Everything in a database is wrapped in a Transaction. A transaction is a sequence of SQL statements that happen atomically. When a transaction starts, it can start requesting pages from the buffer pool. However, multiple transactions can occur at the same time. In order to have parallelism, you need locks. At what granularity you lock items is another heuristic supported by years of dark art performance tuning. Some databases lock at the page level, some at the row level, table level, etc. Assuming our implementation uses page level locks, we need to ensure that only a single transaction has a write lock on a single page. Multiple transactions can have multiple read locks on a page. Thus we need something like a LockManager that guarantees only one transaction has a write lock on a given page. Thus we have to modify our getPage a little to also grab the lock for a given page.

 1
 2
 3
 4
 5
 6
 7
 8
 9
10
11
12
13
14
15
16
17
class BufferCache {
  public Page getPage(PageId pid, 
    Transaction transaction, Permissions permission) 
    throws TransactionAbortedException {
    if (isCacheFull()) {...}
    if (!inCache(pid)) {...}

    try {
      _lockManager.grabLocks(pid, permission);
    } (Exception e) {
      throw new 
      TransactionAbortedException("Could not grab locks");
    }

    return _cache.get(pid);
  }
}

Locking is pretty complicated, so I'll go into it in another blog post. Just note that for now, the buffer cache has to call the lock manager to ensure that only one transaction has an exclusive write lock on a page. Multiple transactions can have a read lock.

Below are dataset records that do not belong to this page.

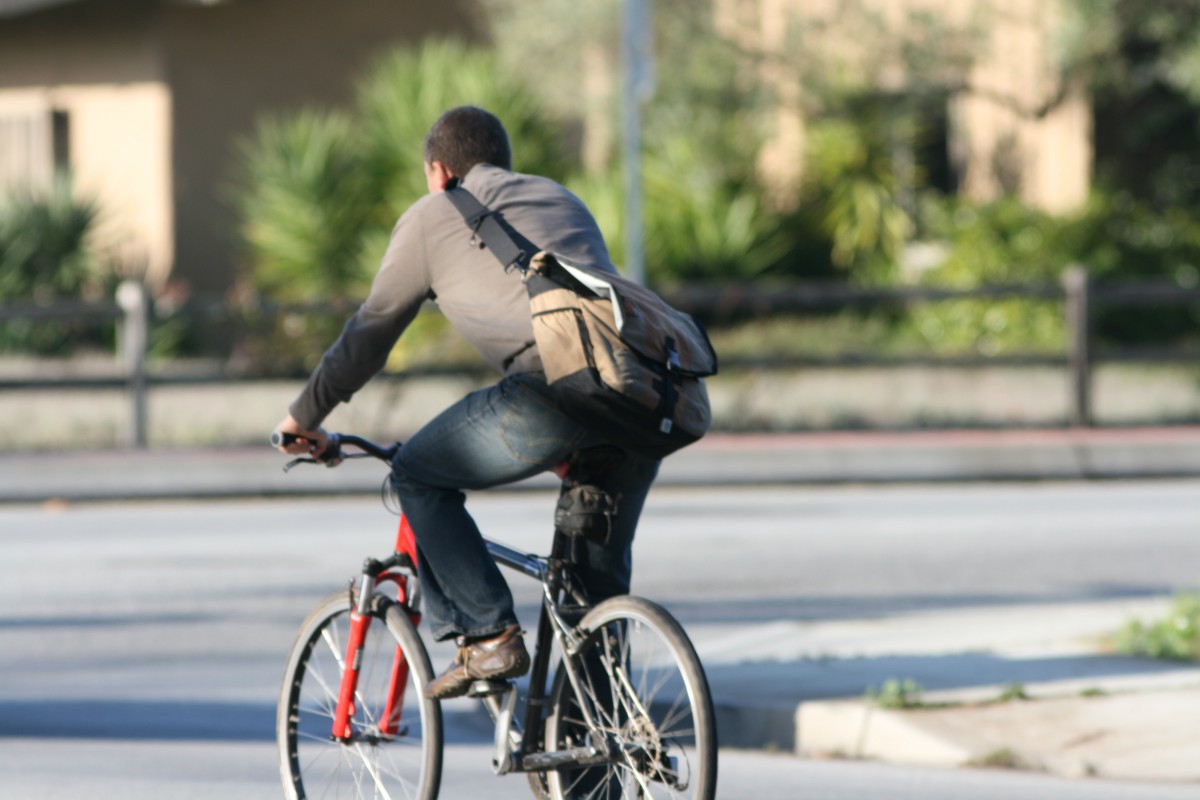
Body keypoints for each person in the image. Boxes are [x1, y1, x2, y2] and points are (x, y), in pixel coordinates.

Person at [274, 105, 659, 700]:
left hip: (549, 396)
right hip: (632, 406)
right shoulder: (560, 198)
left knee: (417, 476)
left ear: (437, 171)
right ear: (503, 163)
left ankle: (487, 633)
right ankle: (601, 761)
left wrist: (304, 417)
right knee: (591, 605)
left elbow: (370, 333)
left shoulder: (433, 215)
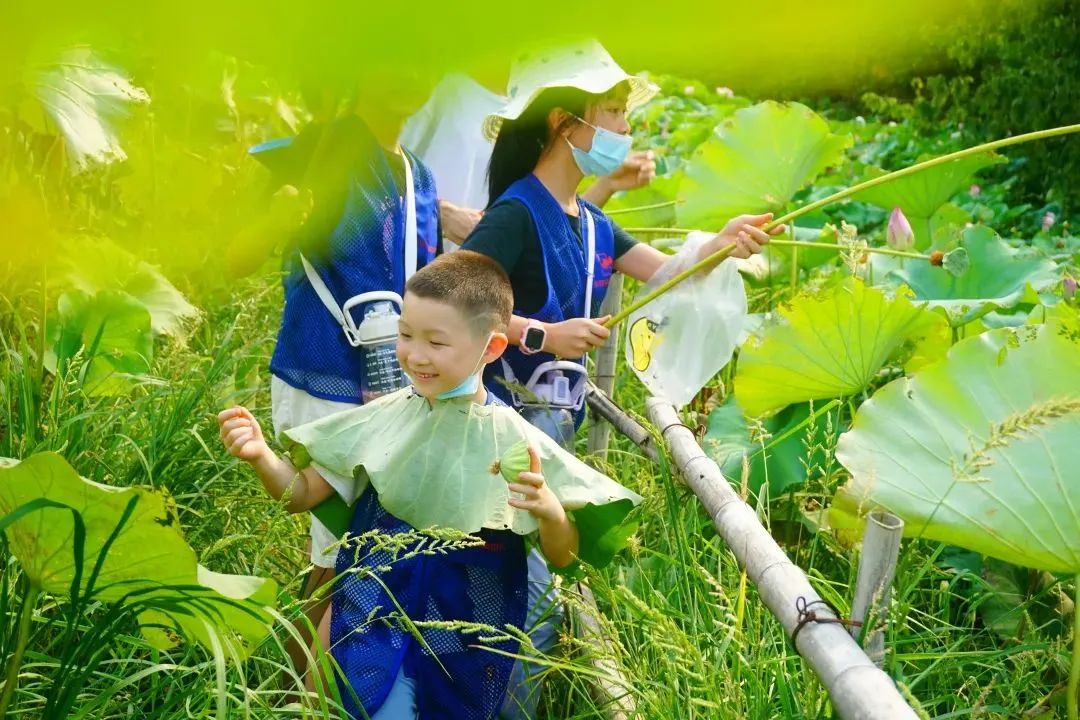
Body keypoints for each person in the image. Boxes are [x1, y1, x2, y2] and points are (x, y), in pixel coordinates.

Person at [460, 39, 785, 717]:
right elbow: (452, 296)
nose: (624, 130)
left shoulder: (595, 224)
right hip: (502, 435)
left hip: (554, 438)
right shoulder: (517, 213)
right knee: (510, 599)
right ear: (563, 124)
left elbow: (671, 274)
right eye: (612, 112)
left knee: (534, 600)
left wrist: (723, 243)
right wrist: (541, 334)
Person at [217, 251, 638, 719]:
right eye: (405, 335)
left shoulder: (514, 442)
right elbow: (300, 494)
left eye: (436, 343)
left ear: (492, 348)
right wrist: (260, 455)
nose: (415, 355)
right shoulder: (384, 418)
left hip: (464, 636)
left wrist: (550, 510)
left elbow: (564, 555)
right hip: (370, 615)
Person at [247, 69, 443, 672]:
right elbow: (240, 252)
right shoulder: (325, 147)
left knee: (349, 550)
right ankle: (301, 692)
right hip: (326, 369)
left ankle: (308, 687)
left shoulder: (419, 172)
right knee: (337, 550)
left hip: (392, 382)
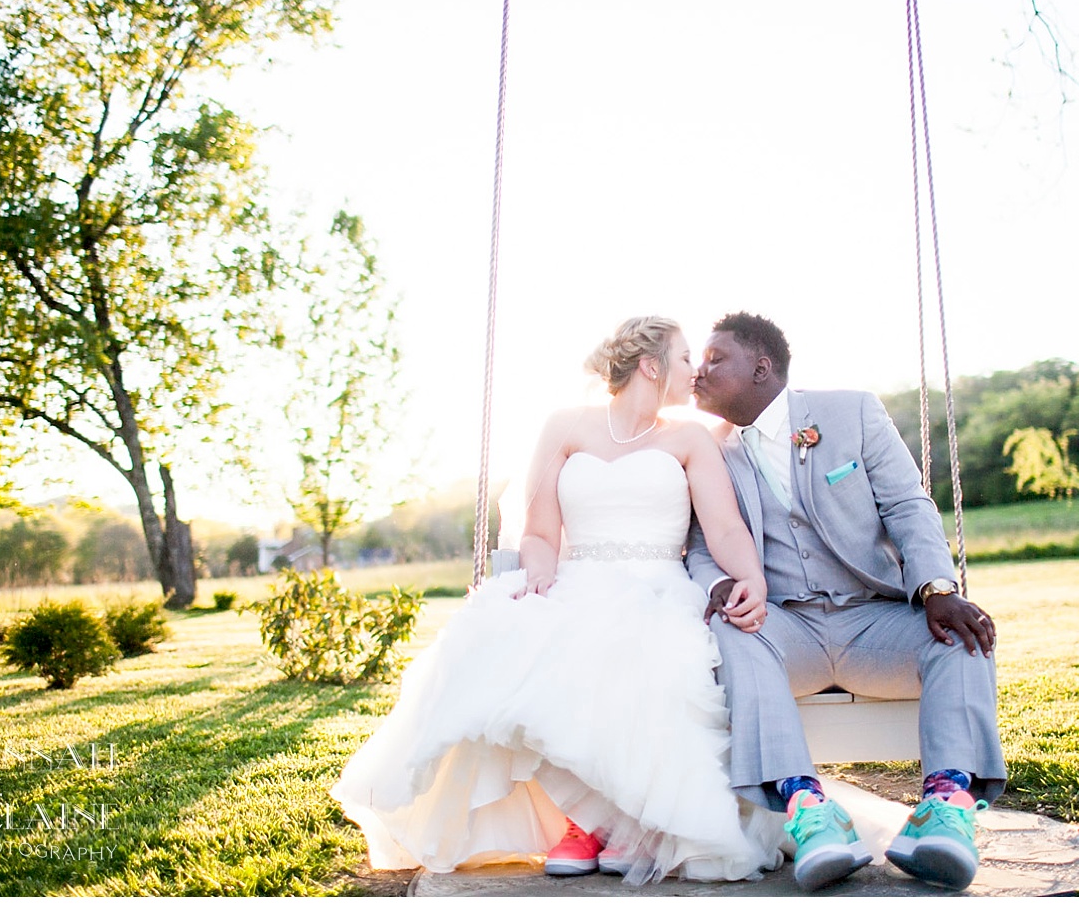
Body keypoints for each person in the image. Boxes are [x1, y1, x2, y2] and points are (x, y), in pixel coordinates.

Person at [331, 316, 785, 886]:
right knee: (521, 642)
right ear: (651, 365)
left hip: (658, 587)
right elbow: (540, 532)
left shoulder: (690, 438)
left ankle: (623, 824)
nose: (694, 370)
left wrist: (753, 580)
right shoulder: (565, 427)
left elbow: (723, 528)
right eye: (685, 356)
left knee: (649, 659)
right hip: (577, 577)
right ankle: (582, 821)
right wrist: (540, 574)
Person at [686, 311, 1007, 893]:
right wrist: (721, 589)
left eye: (714, 359)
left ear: (761, 369)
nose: (696, 372)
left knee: (965, 636)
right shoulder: (707, 451)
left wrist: (937, 588)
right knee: (735, 632)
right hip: (783, 624)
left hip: (873, 618)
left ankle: (944, 811)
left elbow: (909, 506)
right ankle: (811, 812)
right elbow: (701, 546)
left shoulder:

That's the essentials of a buffer cache. We ignored logging for now, which changes the buffer cache a little bit. We'll get into that in another post, but the conceptual requirements of a buffer cache are all here. You can checkout one implementation of a buffer cache on github here.

* Thanks to Ivan Ostres, you can combine HashMap and an LRU cache with Java's LinkedHashMap.